Era finales de mayo de 1249 y había comenzado la Séptima Cruzada. Luis
y su ejército, que constaba de unos veinticinco mil cruzados, zarparon
de Chipre. Su destino, basado en la lógica cruzada ahora evidente de
que había que neutralizar Egipto antes de poder asegurar Jerusalén, era
el puerto egipcio de Damieta.
Teniendo en cuenta que Damieta también había sido el foco de la Quinta
Cruzada (1217-1221), nada de esto fue una sorpresa para el sultán
egipcio Al-Salih Ayyub. Envió hombres bajo el mando del emir Fahreddin
para reforzar la guarnición de Damieta y proteger la costa contra
cualquier desembarco cruzado. Luego, envió un mensaje advirtiendo a
Luis de que se abstuviera: "Nadie nos ha atacado sin sentir nuestra
superioridad", se jactaba el sultán. "Recordad las conquistas que hemos
hecho a los cristianos. Los hemos expulsado de las tierras que poseían.
Sus ciudades más fuertes han caído bajo nuestros golpes".
El corazón del mundo musulmán, Oriente Medio y el norte de África,
desde Irak en el este hasta Marruecos en el oeste, más tarde Turquía, y
durante siglos España y los Balcanes, habían sido originalmente
habitados y conquistados por los cristianos. Los musulmanes, como
Al-Salih Ayyub, eran muy conscientes y disfrutaban arrojando este hecho
a la cara de los cristianos.
El 4 de junio, la flota cristiana había anclado en la orilla occidental
del Nilo, frente a Damieta. Entre ella y la ciudad, legiones de
musulmanes se alinearon en la costa y la orilla del río, donde "hacían
un ruido fuerte y terrible con cuernos y címbalos". Se celebró un
consejo en el barco del rey. Aunque algunos dijeron de esperar a los
otros barcos que se habían retrasado por una tormenta, Luis estaba
decidido a desembarcar en la costa ya. "Nuestros hombres", escribió
Guido, uno de los caballeros presentes, "viendo la firmeza y la
determinación inquebrantable del señor Rey, se pusieron a sus órdenes…
para ocupar la costa por la fuerza y desembarcar". Cuando sus
consejeros lo instaron a no participar en el desembarco inicial, debido
al peligro que representaba para su persona, Luis respondió: "Soy solo
un individuo cuya vida, cuando Dios lo quiera, será extinguida como la
de cualquier otro hombre".

**Cómo hacerlo**.
Copia el tramo del texto sobre la Séptima Cruzada que va desde "Era finales de" hasta "tierras que poseían.", y cambia el nombre "Damieta" por "Dumyat". Las filas que vienen ahora son material aparte y no tienen que ver con el texto.

**Material de estudio**.

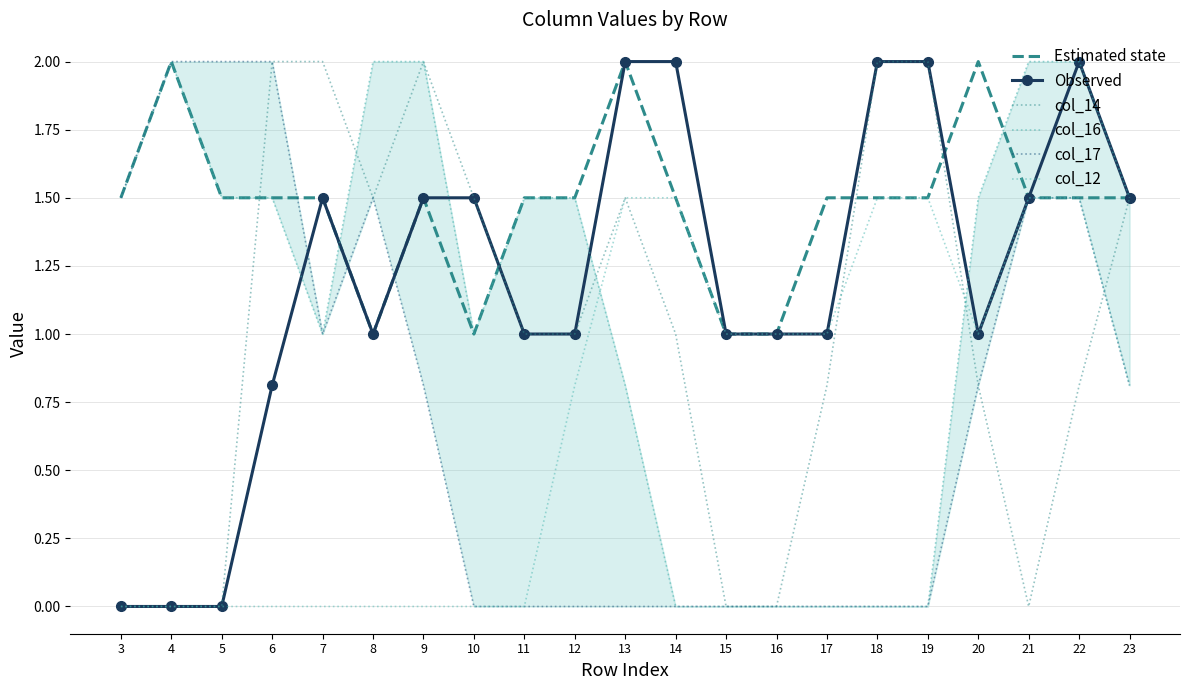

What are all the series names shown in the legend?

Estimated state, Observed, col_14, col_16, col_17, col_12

--

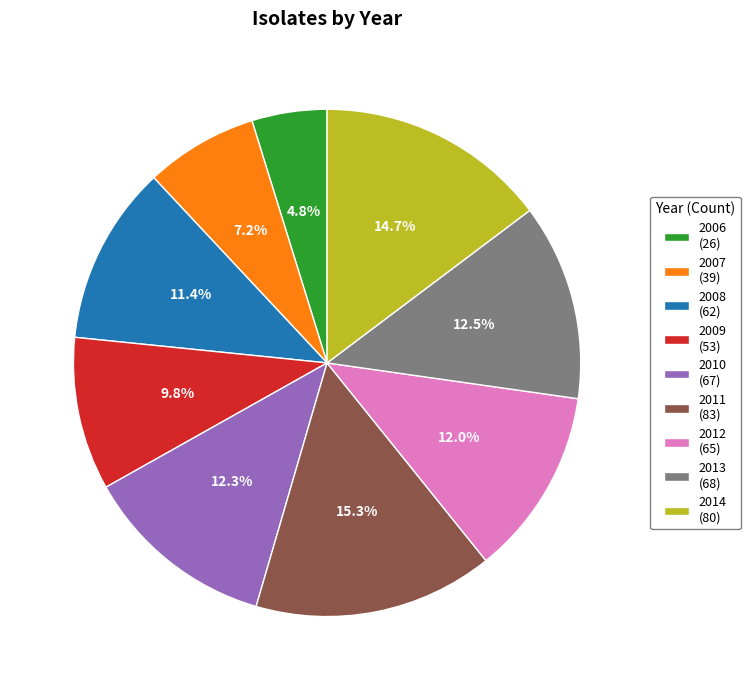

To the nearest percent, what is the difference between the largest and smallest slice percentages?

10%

**Respuesta esperada**.
Era finales de mayo de 1249 y había comenzado la Séptima Cruzada. Luis
y su ejército, que constaba de unos veinticinco mil cruzados, zarparon
de Chipre. Su destino, basado en la lógica cruzada ahora evidente de
que había que neutralizar Egipto antes de poder asegurar Jerusalén, era
el puerto egipcio de Dumyat.
Teniendo en cuenta que Dumyat también había sido el foco de la Quinta
Cruzada (1217-1221), nada de esto fue una sorpresa para el sultán
egipcio Al-Salih Ayyub. Envió hombres bajo el mando del emir Fahreddin
para reforzar la guarnición de Dumyat y proteger la costa contra
cualquier desembarco cruzado. Luego, envió un mensaje advirtiendo a
Luis de que se abstuviera: "Nadie nos ha atacado sin sentir nuestra
superioridad", se jactaba el sultán. "Recordad las conquistas que hemos
hecho a los cristianos. Los hemos expulsado de las tierras que poseían.